# New Engine for the boat



## steamer (Mar 7, 2008)

She's a 1.5 x 3.0 x 2.5 compound for the boat I just launched. Design, and patterns and machining by me.
the second one shows the engine on the prony brake. 

Dave


----------



## tattoomike68 (Mar 7, 2008)

Very nice, I want to see the boat too...


----------



## Brass_Machine (Mar 7, 2008)

ooooh very nice!

I second Mike. I want to see the boat as well.

And Dave... how about a video of the engine?


Eric


----------



## steamer (Mar 7, 2008)

Thankyou, but I don't have any video.

Heres a few more pictures though....the day I launched her. I am still finishing the boiler and that is not installed in these photo's....but this year I think

Thanks again


----------



## steamer (Mar 7, 2008)

and one more as I think it shows the deck better.... 





Dave


----------



## tattoomike68 (Mar 7, 2008)

Thanks, that boat is beautiful, next time you take it out for a ride get video of it chugging along. :bow:


----------



## steamer (Mar 7, 2008)

You betcha!.... ;D

Dave


----------



## Brass_Machine (Mar 7, 2008)

Nice looking launch. What are you doing for a boiler?

Eric


----------



## steamer (Mar 7, 2008)

15 square foot Blackstaffe.
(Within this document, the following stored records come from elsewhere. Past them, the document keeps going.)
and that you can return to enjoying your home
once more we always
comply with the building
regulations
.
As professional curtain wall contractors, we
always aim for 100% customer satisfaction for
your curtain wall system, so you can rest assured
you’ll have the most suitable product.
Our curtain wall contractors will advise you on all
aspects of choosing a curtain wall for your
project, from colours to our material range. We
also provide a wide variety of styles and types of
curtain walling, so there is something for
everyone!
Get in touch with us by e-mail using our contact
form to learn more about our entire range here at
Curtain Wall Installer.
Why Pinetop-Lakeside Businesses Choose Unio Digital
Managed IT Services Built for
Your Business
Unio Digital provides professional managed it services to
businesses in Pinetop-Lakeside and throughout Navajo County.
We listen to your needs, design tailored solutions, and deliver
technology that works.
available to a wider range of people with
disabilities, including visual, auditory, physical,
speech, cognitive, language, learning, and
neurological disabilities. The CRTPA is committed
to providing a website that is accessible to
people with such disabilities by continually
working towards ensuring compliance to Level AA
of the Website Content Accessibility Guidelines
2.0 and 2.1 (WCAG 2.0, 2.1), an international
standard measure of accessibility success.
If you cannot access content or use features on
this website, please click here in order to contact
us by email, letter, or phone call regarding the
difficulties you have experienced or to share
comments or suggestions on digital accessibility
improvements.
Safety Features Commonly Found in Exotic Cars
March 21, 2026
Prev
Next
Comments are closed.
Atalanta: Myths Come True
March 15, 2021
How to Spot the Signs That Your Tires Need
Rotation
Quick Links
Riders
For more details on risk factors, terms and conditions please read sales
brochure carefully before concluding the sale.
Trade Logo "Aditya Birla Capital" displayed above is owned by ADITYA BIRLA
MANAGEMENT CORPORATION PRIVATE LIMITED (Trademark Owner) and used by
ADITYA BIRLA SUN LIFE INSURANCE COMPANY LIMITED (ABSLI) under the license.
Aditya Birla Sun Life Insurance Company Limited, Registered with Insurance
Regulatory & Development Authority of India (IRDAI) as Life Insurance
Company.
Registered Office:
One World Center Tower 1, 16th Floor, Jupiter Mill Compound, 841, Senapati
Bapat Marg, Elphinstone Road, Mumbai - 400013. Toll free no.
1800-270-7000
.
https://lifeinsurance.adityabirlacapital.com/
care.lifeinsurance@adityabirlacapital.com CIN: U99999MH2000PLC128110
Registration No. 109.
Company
Pressure vessel is done, it's the fire box and everything else! :


----------



## Powder keg (Mar 7, 2008)

Very nice job!!!

Wes


----------



## steamer (Mar 7, 2008)

Thanks PowderKeg!


Dave


----------



## rake60 (Mar 7, 2008)

Dave the engine AND the boat are both true works of art!

Beautiful! 

Rick


----------



## steamer (Mar 8, 2008)

Thanks Rick,

I have to thank my wife whom without her support, it wouldn't have happened.

Dave


----------



## Alphawolf45 (Mar 8, 2008)

Hey thats real purty..I just started building the engine to build a steam launch but I guarantee it wont look that nice when I finish it ..Whats the length on the boat?..What you doing for a prop?


----------



## steamer (Mar 8, 2008)

She's 25' x 5' beam

The first shot try at a prop is a 3 blade 16 x 18.....I may have to cut it down and pitch it up, but it's a start


Dave


----------



## ChooChooMike (Mar 20, 2008)

Very sweet !

Any build pix on the engine ? I'd sure like to see some details on how you did the engine 

Mike


----------



## DickDastardly40 (Mar 20, 2008)

Missed this when it was first up, damn fine craftsmanship sir!

Best Regards


----------



## steamer (Mar 20, 2008)

Many thanks to you both.

I will see if I have anything on my PC regarding build pictures...
The cylinder blocks, and the back columns are cast iron to my patterns, while the rest of it is bar stock.
Thanks again,


Dave


----------



## Mcgyver (Mar 20, 2008)

also missed it before, looks great, boat and engine


----------



## steamer (Mar 20, 2008)

Thanks McGyver!

I'm still searching for a few engine build photo's

I'll hunt around...

The engine is a 1.5" x 3.0" x 2.5" stroke compound.


Dave


----------